Sollte Deutschland eigene Atomwaffen entwickeln – und was würde das kosten?
Sollte Deutschland eigene Atomwaffen entwickeln – und was würde das kosten?
Die Debatten über Deutschlands nukleare Fähigkeiten haben in den letzten Jahren an Intensität gewonnen. Einige Politiker und Militärs fordern mittlerweile, das Land solle ein eigenes atomares Abschreckungspotenzial aufbauen. Die Diskussion erhielt neuen Auftrieb nach Russlands Invasion in der Ukraine 2022 – Experten und Abgeordnete sind uneins über Machbarkeit, Kosten und Risiken.
Bereits 2008 veröffentlichte der Chemiker Rainer Moormann eine Studie, in der er die Reaktorsicherheit infrage stellte und auf das theoretische Potenzial Deutschlands hinwies, Nuklearwaffen zu entwickeln. Seine Forschungsergebnisse deuteten darauf hin, dass die Urananreicherungsanlage in Gronau, betrieben vom Unternehmen Urenco, mit geringfügigen Anpassungen waffenfähiges Material produzieren könnte. Die einzige Anlage dieser Art in Deutschland nutzt Gaszentrifugentechnologie, um Uran-235 für Kraftwerke – und theoretisch auch für Bomben – anzureichern.
Moormann schätzte, Deutschland könnte innerhalb von drei Jahren eine Atombombe bauen, falls es sich dafür entscheiden würde. Seine damals im Zuge des deutschen Atomausstiegs weitgehend ignorierten Erkenntnisse gewannen mit wachsenden Sicherheitsbedenken wieder an Bedeutung. Bis 2024 sprachen sich Persönlichkeiten wie CDU-Chef Friedrich Merz für ein "europäisch-strategisches Modell" aus, bei dem deutsche Taurus-Marschflugkörper mit britischen oder französischen Atomwaffen bestückt werden könnten – etwa mit verstärkten Spaltwaffen.

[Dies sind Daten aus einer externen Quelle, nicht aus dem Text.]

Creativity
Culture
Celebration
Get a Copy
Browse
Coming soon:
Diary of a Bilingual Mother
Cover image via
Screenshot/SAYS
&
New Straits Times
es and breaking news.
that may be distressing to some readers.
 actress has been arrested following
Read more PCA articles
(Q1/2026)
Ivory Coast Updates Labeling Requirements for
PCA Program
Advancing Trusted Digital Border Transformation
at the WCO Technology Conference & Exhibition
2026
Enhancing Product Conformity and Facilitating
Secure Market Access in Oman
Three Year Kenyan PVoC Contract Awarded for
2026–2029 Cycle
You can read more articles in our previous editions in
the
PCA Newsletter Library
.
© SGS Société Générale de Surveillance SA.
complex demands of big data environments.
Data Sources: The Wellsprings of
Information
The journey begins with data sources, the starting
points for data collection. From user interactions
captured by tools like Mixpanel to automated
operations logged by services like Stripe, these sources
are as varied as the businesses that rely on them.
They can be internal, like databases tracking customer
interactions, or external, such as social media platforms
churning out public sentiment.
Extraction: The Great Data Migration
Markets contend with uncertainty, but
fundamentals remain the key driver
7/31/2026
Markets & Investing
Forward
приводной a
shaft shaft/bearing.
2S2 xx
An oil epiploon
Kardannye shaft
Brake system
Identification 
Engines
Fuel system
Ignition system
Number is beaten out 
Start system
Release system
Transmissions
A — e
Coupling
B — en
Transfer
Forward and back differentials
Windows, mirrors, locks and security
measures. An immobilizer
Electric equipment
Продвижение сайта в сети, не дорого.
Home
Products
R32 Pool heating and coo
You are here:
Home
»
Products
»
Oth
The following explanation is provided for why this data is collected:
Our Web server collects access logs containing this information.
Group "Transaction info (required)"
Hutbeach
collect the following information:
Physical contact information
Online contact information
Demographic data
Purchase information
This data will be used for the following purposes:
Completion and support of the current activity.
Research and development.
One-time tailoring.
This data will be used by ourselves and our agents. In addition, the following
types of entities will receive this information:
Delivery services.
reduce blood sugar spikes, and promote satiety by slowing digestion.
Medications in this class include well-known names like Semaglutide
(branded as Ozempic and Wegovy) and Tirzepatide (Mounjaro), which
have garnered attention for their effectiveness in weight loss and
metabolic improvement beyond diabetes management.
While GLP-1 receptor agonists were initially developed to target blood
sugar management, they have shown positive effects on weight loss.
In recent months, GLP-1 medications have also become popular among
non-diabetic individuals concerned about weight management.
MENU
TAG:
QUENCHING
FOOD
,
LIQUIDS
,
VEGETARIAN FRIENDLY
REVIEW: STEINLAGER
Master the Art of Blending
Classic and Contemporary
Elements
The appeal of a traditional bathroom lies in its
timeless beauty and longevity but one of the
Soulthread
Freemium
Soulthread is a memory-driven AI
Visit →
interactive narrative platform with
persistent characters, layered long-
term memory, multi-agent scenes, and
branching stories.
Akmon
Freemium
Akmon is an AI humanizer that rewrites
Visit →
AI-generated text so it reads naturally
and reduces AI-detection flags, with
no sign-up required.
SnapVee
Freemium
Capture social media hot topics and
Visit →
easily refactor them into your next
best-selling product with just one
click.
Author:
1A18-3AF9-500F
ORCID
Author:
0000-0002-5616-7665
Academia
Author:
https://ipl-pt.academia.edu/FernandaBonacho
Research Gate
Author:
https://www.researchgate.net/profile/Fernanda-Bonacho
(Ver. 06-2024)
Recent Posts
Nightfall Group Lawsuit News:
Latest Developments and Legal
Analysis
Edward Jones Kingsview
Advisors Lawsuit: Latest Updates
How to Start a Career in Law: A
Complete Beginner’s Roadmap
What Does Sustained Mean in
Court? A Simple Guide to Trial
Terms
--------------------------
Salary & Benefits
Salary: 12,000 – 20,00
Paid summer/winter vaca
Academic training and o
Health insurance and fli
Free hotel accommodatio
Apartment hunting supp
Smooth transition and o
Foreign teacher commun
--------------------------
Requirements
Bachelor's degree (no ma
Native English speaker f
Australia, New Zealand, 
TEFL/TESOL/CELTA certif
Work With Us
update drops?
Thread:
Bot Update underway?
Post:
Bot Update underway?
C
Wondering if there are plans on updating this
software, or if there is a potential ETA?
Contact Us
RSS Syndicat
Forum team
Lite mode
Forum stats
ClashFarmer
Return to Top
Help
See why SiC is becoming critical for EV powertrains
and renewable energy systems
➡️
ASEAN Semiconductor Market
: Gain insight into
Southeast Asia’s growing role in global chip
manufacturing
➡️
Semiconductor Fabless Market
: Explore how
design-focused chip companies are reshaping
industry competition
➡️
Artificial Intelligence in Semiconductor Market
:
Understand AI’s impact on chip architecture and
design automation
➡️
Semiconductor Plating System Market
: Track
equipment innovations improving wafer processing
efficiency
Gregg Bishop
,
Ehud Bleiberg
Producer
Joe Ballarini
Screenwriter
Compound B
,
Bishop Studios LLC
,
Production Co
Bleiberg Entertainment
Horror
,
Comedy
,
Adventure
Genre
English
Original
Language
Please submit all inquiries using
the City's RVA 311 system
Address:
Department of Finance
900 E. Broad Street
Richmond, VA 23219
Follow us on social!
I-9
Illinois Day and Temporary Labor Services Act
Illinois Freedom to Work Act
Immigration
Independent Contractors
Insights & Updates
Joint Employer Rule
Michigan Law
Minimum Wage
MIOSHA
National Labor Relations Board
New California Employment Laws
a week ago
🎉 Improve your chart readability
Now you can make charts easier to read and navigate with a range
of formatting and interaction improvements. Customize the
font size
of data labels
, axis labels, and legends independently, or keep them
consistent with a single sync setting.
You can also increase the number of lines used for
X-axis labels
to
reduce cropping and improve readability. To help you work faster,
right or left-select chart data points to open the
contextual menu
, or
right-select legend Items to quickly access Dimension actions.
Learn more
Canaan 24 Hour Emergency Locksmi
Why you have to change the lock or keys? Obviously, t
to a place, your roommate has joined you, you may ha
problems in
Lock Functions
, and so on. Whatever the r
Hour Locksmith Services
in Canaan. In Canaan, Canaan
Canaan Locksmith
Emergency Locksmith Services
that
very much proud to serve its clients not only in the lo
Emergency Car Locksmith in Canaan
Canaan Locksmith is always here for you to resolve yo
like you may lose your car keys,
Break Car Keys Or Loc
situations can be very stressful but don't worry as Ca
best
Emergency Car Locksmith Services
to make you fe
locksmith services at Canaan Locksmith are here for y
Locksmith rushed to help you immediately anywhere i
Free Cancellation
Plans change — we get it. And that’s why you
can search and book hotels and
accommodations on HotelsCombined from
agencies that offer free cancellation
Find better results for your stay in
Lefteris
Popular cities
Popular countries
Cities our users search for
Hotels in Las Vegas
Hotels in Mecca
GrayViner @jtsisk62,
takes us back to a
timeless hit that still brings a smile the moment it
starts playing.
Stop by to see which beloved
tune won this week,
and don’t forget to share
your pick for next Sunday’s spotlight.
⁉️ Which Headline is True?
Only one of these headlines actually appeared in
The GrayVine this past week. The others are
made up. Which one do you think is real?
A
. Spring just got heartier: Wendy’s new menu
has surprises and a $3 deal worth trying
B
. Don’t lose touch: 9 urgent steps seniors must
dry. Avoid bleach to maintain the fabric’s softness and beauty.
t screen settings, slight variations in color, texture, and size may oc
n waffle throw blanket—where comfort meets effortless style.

Die Unterstützung für eine deutsche oder europäische nukleare Abschreckung stieg an: Umfragen zeigen, dass 40 bis 50 Prozent der Bevölkerung dafür sind. Der ehemalige Außenminister Joschka Fischer (Grüne) und die SPD-Expertin Siemtje Möller befürworten ein gemeinsames EU-Arsenal. Militärvertreter wie Brigadegeneral Frank Pieper plädieren für taktische Atomwaffen, während die Analysten Harald Biermann und Joachim Krause eine offene Debatte über eine eigenständige Abschreckung fordern.
Gegner verweisen auf die immensen Kosten – Schätzungen reichen von 100 bis 200 Milliarden Euro – sowie auf Verstöße gegen das Atomwaffensperrvertragsregime. Zudem weisen sie auf ungelöste Probleme hin, etwa die unsichere Lagerung von abgereichertem Uran in der Nähe von Gronau, wo Umweltschützer seit Langem die Schließung der Anlage fordern. Trotz der Diskussionen gab es bis 2026 jedoch keine konkreten politischen Weichenstellungen.
Die technische Machbarkeit eines deutschen Nuklearprogramms bleibt umstritten. Zwar bestätigen Experten, dass das Land über die notwendige Infrastruktur und das Know-how verfügt – doch politische und finanzielle Hürden bestehen fort. Vorerst wird die Debatte ohne greifbare Schritte in Richtung einer eigenständigen Atombewaffnung weitergeführt.